Celui-ci est assisté et par sa femme, une chair à reproduction, bonne à primer dans une compétition et par son père, un fermier en biaude bleue marine, aux plis bien repassés.
Le juge ayant écouté la plainte avec une certaine perplexité, interroge maintenant le prévenu :
-" Pourquoi vous a-t-elle donné ce terrain ? Qu'avez-vous fait pour le mériter ? "
-" C' que j'ai fait, m'sieur l' juge de paix ?...V'là douze ans qu'a m' sert de trainée. A n' peut point dire qu' ça n' valait pas ça ! "
Le père du prévenu se dressa : -" Oui, c' terrain, ça valait ben ça ! Croyez-vous qu' j'y aurais donné mon éfant dès son âge de seize ans si j'avions point compté sur d' la reconnaissance ? "
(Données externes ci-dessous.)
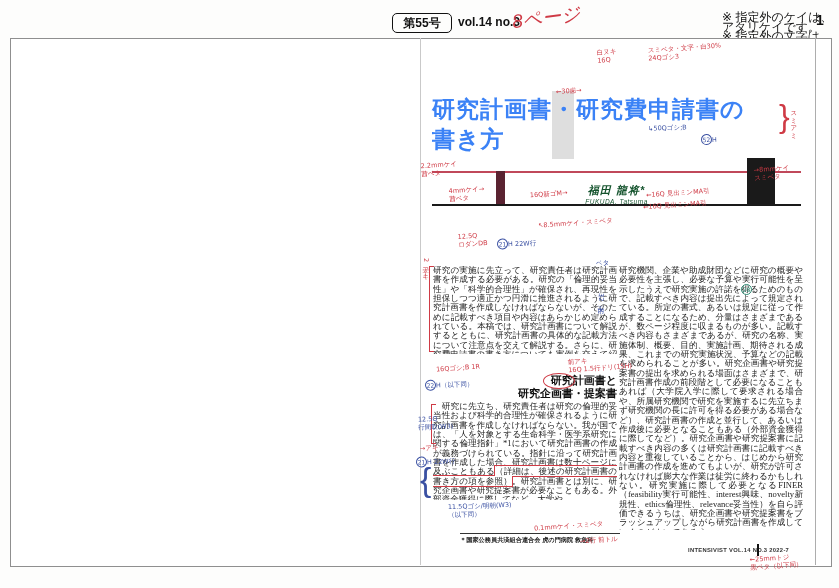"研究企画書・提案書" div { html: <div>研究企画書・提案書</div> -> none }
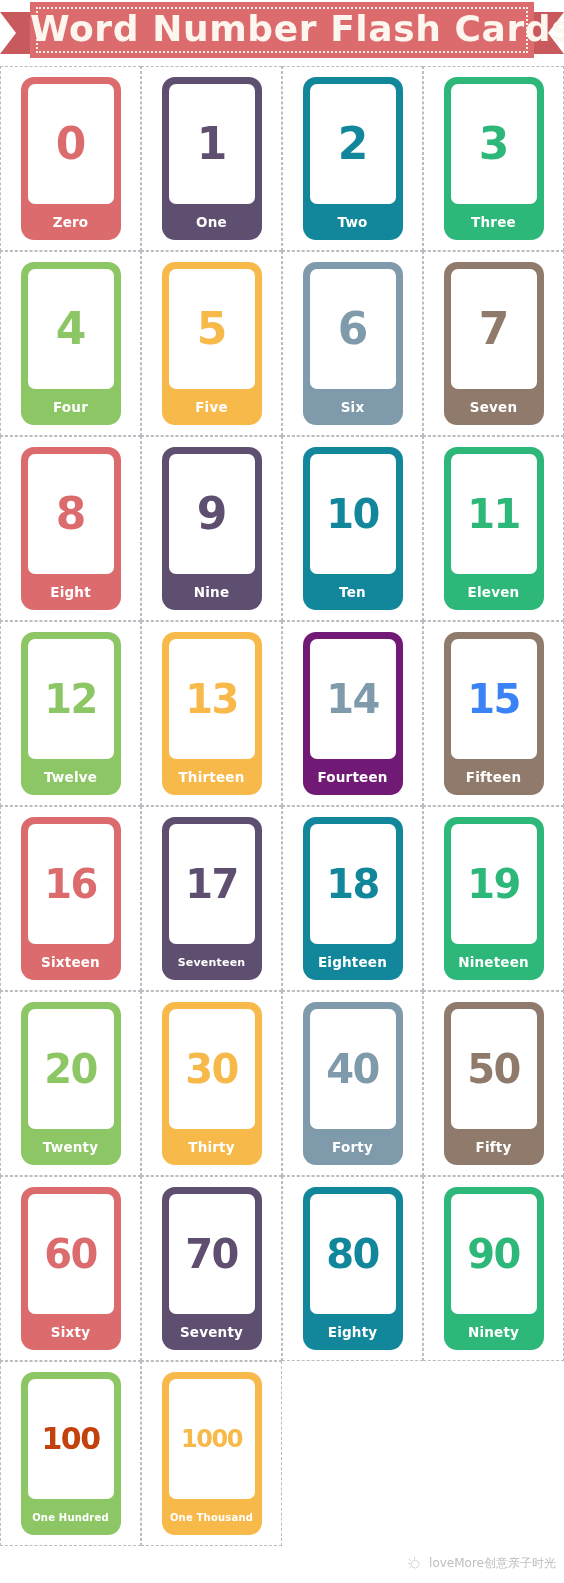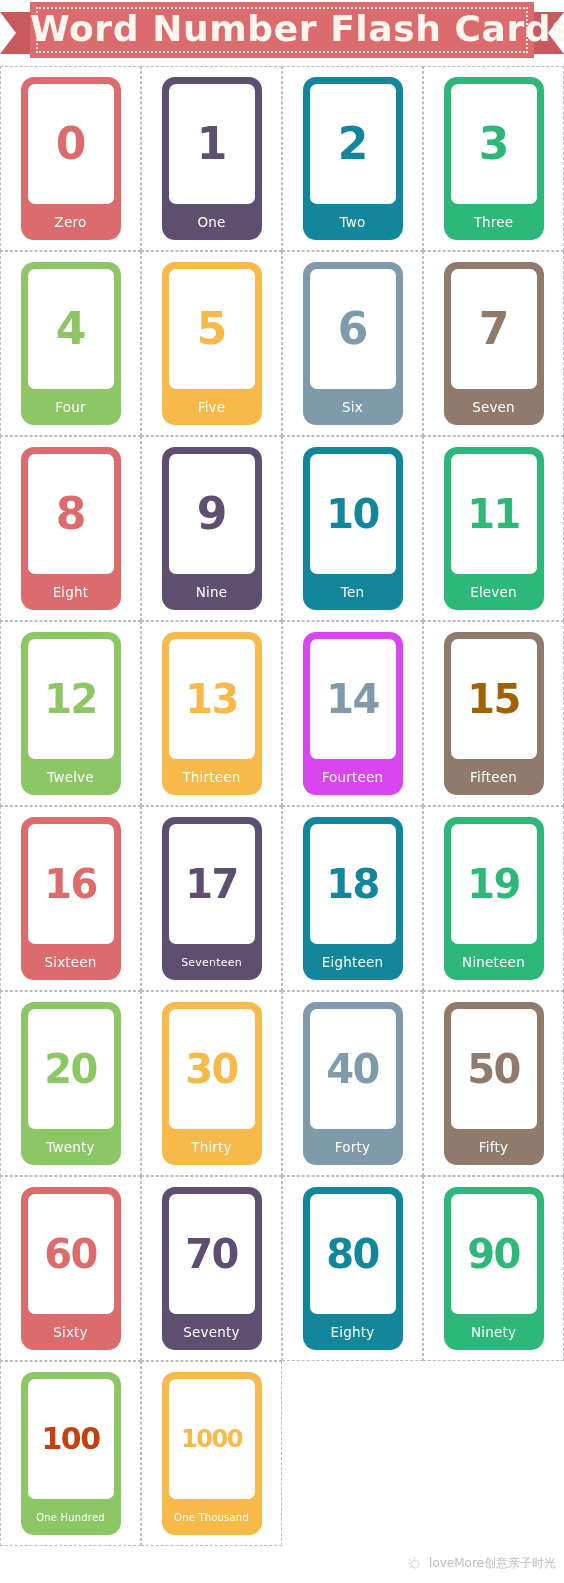"Zero" .card-word { font-weight: normal -> bold }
À son tour, la jeune mariée, pointant du doigt la veuve, s'avança et dit avec véhémence :
-" Mais guettez-la, guettez-la, si elle peut dire qu' ça valait pas ça ! "
Le juge considéra la veuve, consulta sa greffière, et conclut que ça valait ça.
Il renvoya la plaignante sans bienveillance.
À l'énoncé de la sentence, la petite assistance a applaudi.